How safe is safe enough when it comes to AI/ML device approval? Because each AI device is unique in its intended use and deployment, it would be difficult for the FDA to establish a general standard of safety for all AI, Erickson says.

As a result, “safe enough” is mostly defined by the AI manufacturer after conducting a risk analysis and determining that the benefits of the AI outweigh the potential risks, he says. Safety and efficacy thresholds can be communicated using certain metrics, such as sensitivity and specificity or agreement with the physician. “But, for AI especially, continuing safety requires trained people, robust processes, and the right tools, such as real-world monitoring of the AI in practice, incorporating necessary changes based on issues or complaints, and reviewing the circumstances surrounding the AI to ensure the environment doesn’t change the input to the AI—eg, a new CT manufacturer.”

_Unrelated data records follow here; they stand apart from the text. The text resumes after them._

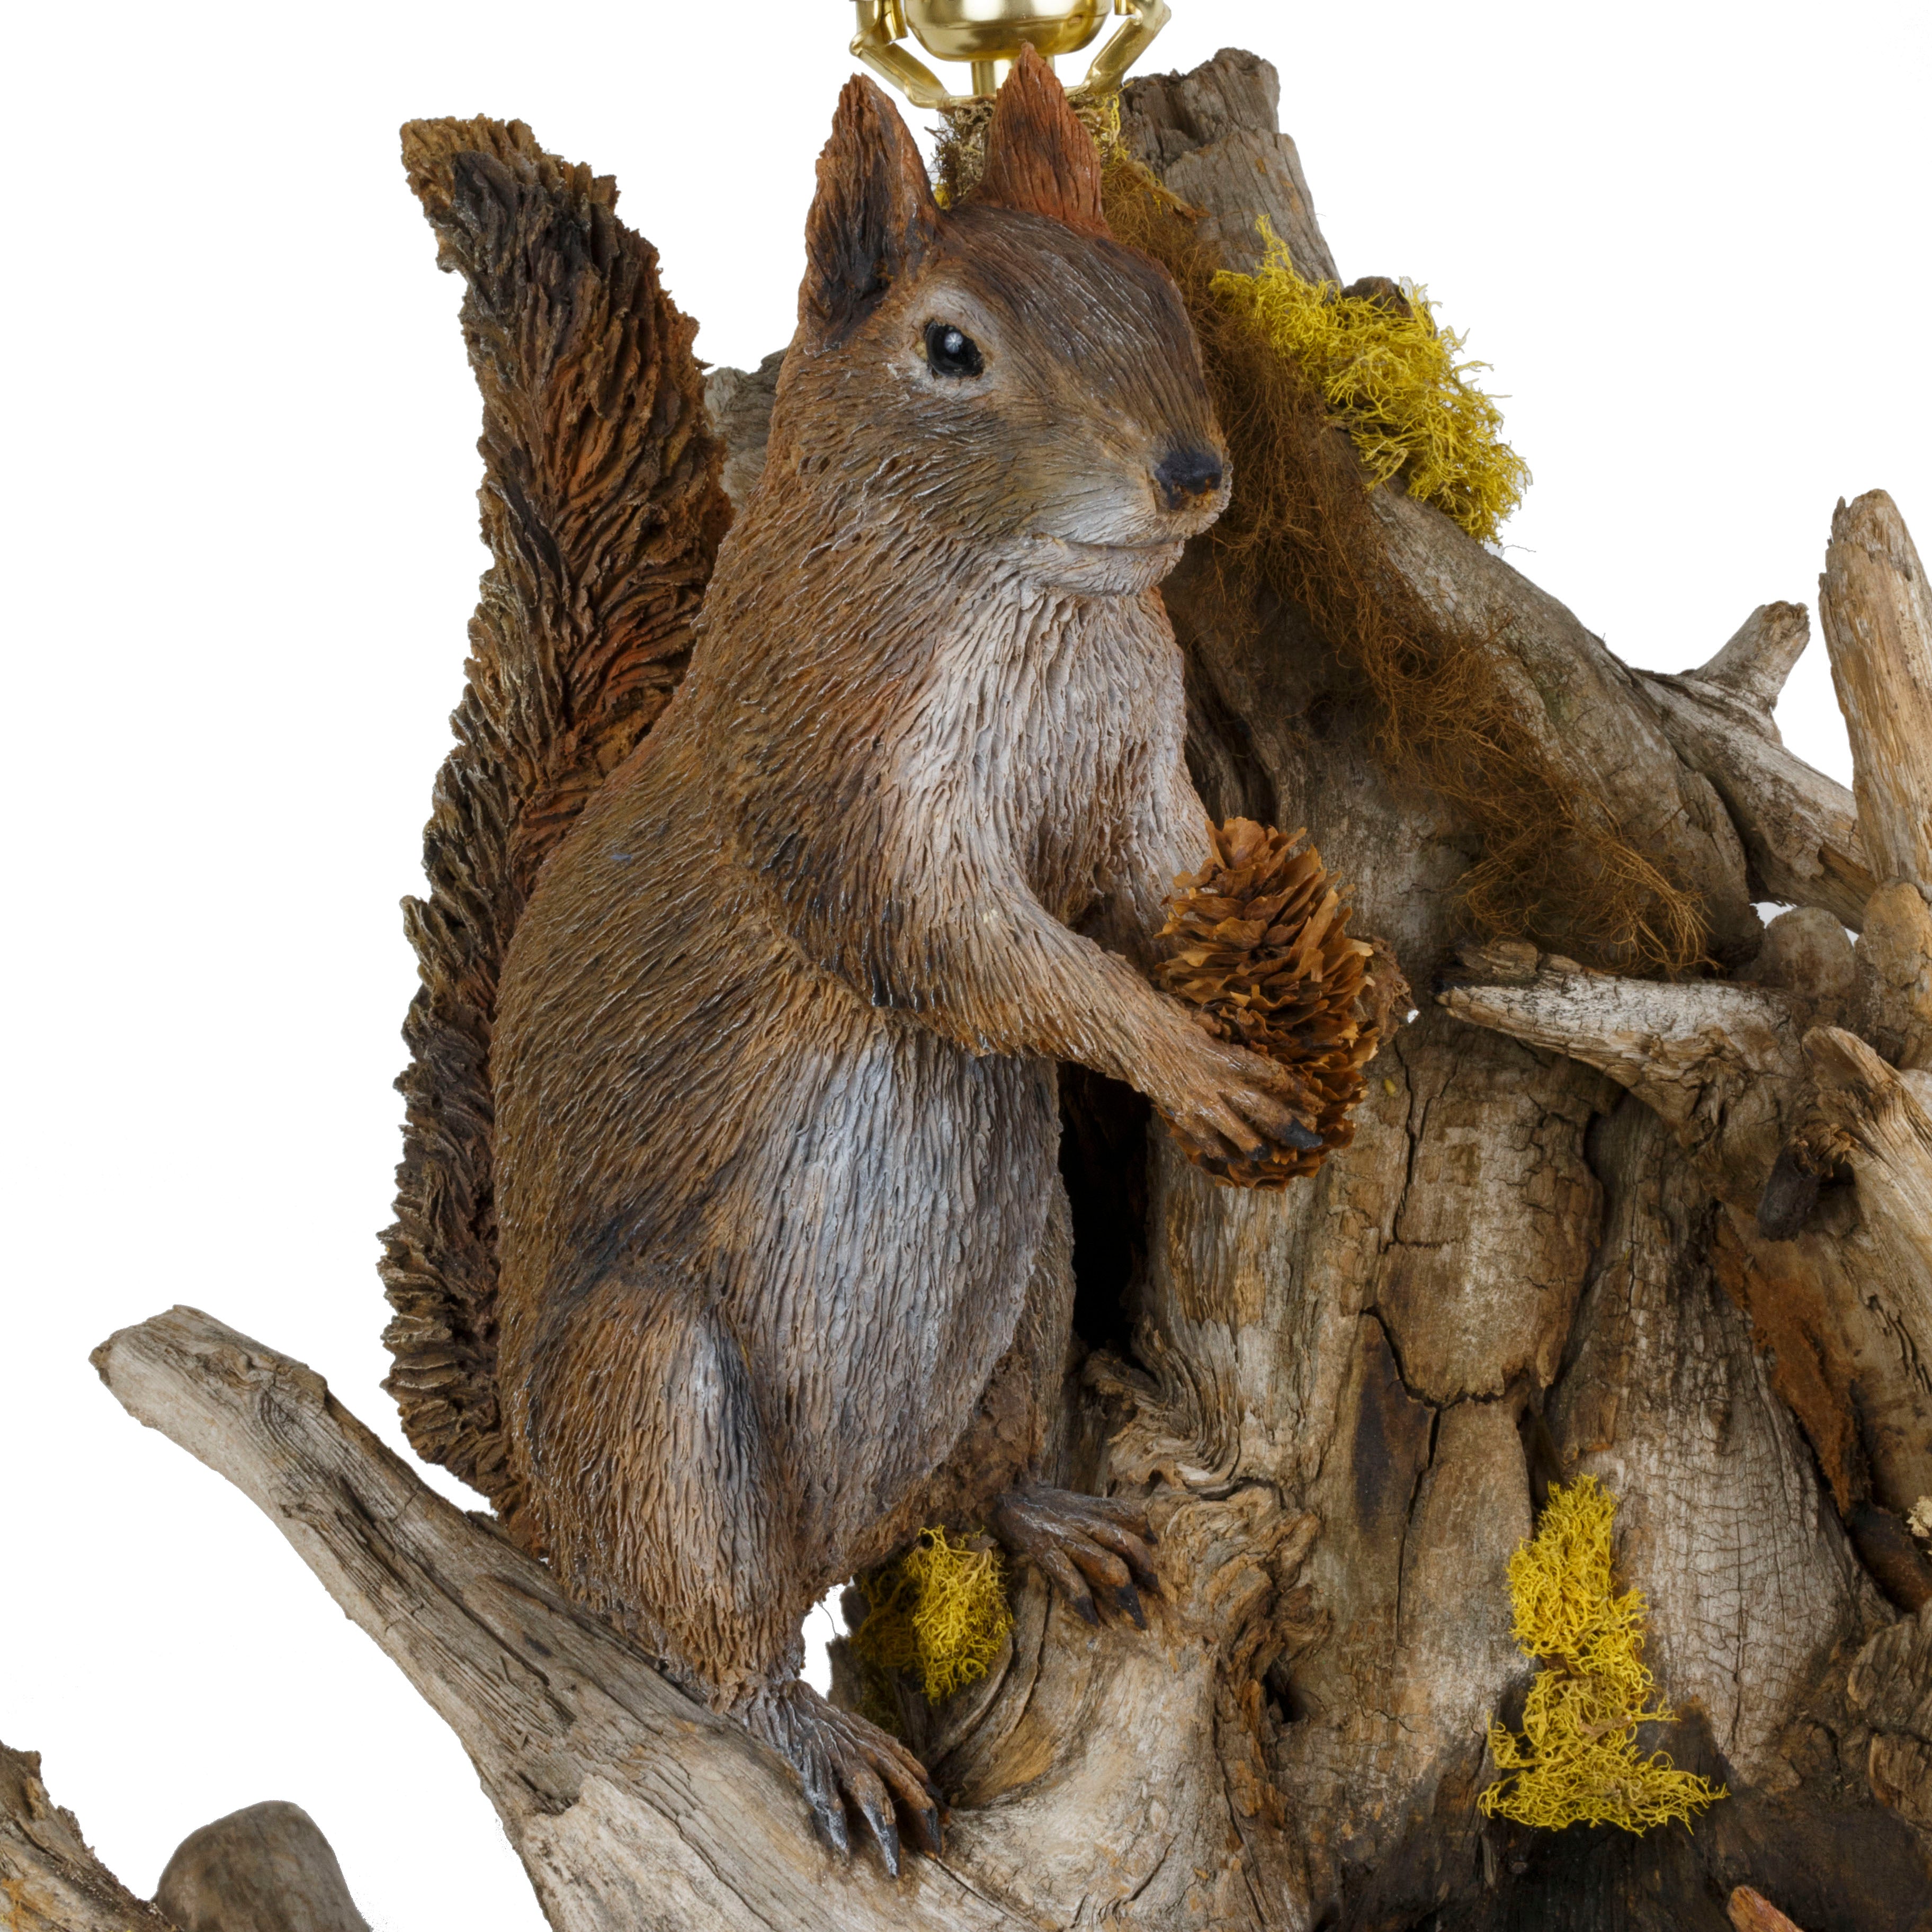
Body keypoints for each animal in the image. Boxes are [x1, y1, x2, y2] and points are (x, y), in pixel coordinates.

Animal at [387, 51, 1315, 1875]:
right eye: (949, 350)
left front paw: (1299, 953)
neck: (1032, 606)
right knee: (705, 1641)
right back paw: (820, 1740)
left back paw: (1058, 1523)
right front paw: (1189, 1056)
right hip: (656, 1411)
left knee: (967, 1487)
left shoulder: (1126, 774)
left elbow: (1161, 875)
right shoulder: (841, 798)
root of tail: (543, 1499)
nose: (1191, 473)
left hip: (1023, 1305)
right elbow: (980, 951)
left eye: (1160, 297)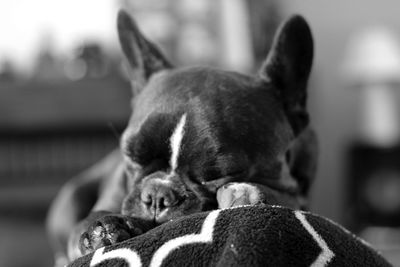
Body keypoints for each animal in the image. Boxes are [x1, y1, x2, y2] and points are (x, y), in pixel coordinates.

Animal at [46, 9, 316, 266]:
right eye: (131, 157)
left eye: (219, 174)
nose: (157, 195)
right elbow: (89, 220)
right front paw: (101, 228)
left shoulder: (302, 192)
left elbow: (287, 197)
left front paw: (247, 191)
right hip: (71, 197)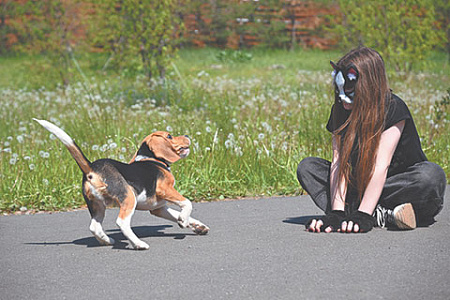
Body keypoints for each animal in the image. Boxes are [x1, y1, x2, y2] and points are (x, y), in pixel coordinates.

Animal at [33, 118, 209, 250]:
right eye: (170, 136)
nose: (187, 134)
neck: (151, 159)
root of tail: (91, 168)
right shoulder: (165, 189)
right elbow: (187, 203)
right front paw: (184, 220)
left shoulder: (158, 208)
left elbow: (179, 214)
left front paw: (197, 225)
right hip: (129, 197)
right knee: (122, 222)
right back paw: (138, 244)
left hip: (97, 205)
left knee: (94, 226)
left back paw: (107, 241)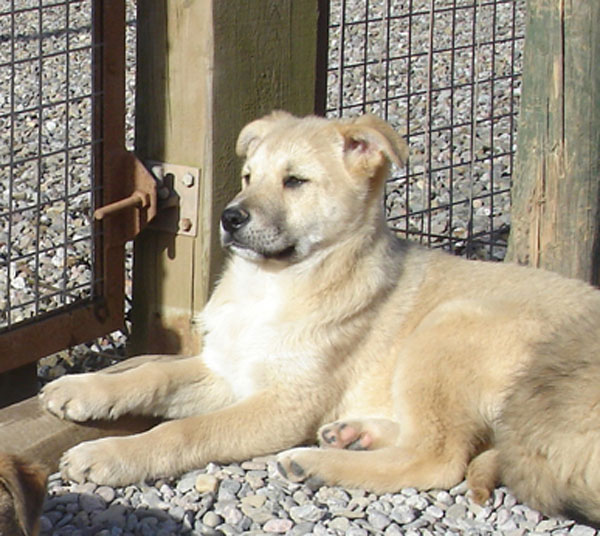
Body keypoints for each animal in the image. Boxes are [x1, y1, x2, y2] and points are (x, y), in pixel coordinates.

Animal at [42, 111, 600, 524]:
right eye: (249, 176)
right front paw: (84, 389)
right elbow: (153, 374)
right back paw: (353, 435)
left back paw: (316, 462)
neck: (273, 285)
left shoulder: (286, 404)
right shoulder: (231, 371)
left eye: (296, 181)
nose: (229, 217)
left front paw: (110, 455)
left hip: (450, 326)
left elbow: (184, 432)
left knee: (437, 459)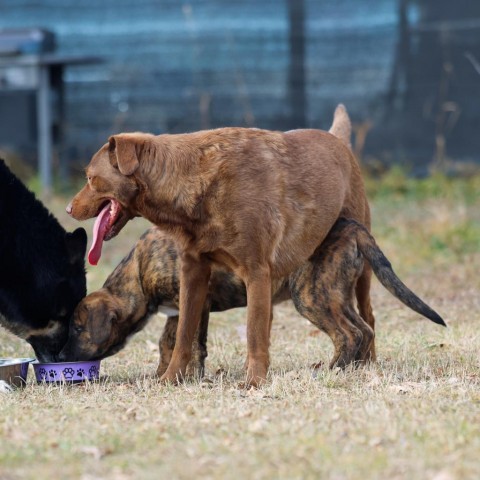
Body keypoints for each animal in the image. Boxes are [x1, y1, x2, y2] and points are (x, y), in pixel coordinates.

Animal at [59, 219, 446, 376]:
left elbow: (184, 341)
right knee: (364, 329)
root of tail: (352, 226)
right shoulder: (184, 309)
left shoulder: (192, 301)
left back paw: (333, 370)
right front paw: (167, 373)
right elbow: (174, 340)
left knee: (350, 333)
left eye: (77, 329)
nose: (59, 357)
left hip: (311, 294)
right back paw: (354, 369)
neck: (139, 269)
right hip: (335, 291)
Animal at [67, 106, 374, 386]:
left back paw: (365, 366)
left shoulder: (256, 273)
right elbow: (182, 338)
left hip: (357, 270)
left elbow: (253, 335)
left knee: (367, 318)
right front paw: (170, 379)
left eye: (91, 178)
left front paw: (254, 382)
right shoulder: (193, 275)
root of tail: (336, 139)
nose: (69, 209)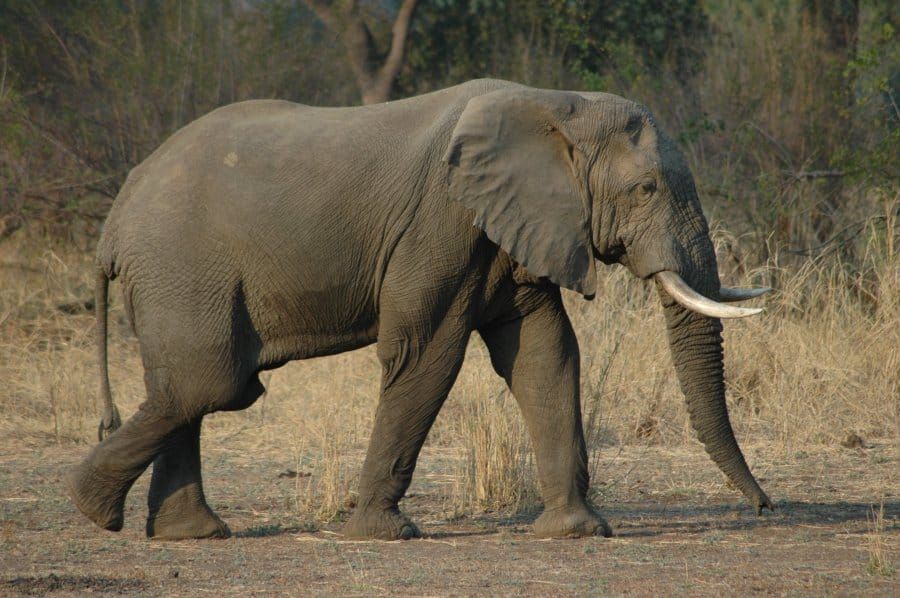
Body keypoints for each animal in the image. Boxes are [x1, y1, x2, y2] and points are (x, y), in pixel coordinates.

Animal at [67, 78, 774, 541]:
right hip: (180, 266)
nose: (764, 507)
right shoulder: (440, 221)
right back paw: (93, 509)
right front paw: (383, 534)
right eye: (646, 189)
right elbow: (426, 353)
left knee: (188, 385)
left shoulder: (509, 227)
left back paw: (190, 534)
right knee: (208, 381)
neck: (556, 104)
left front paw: (576, 532)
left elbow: (545, 354)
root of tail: (112, 224)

Also, Vidal says, it is necessary to ensure the output of the AI continues to align with the clinical standard of care, which also may change, and revalidating whether, for example, any material changes are made to the AI or its associated software/third party tools used to deploy the AI. Most of the decisions regarding safety and efficacy are specific to the particular product’s intended use and surrounding circumstances, Vidal says. “As a result, the FDA cannot make all decisions.” Instead, FDA regulations define general principles and practices that must be followed, eg, risk management and lifecycle management, “so that medical device manufacturers can effectively communicate with the FDA that they have done their due diligence for assuring safety and efficacy for their particular device.”

More FDA Guidance
The FDA is releasing guidance increasingly often. In October 2020, it released guiding principles for good machine learning practice in medical devices. In November 2020, it released guidance on the content of FDA submissions for software medical devices. The FDA also recently issued two proposed frameworks on how to regulate AI in the future. One is a pilot precertification program, which Erickson likens to airport “precheck”; companies demonstrating a robust quality culture and organizational excellence could be qualified for a streamlined review of their FDA submission.

The other is a proposed framework for modifications to AI. It would help AI manufacturers establish a predetermined change control plan with the FDA that would allow AI to be more adaptive, without needing to go back to the FDA. “Elements of the predetermined change protocol framework are already being used in cleared AI devices,” Vidal says.

AI models need to be constantly updated and improved over time. Which improvements will require reapproval from the FDA? Trivedi expects that the FDA would err on the side of caution and require new approvals to the model when manufacturers make substantial changes. But is changing the location of one button to perform a particular function a substantial change? Does it affect the way the user interfaces with the software? Those are the types of questions that the FDA will have to decide, he says.

— Beth W. Orenstein, of Northampton, Pennsylvania, is a freelance medical writer and regular contributor to Radiology Today.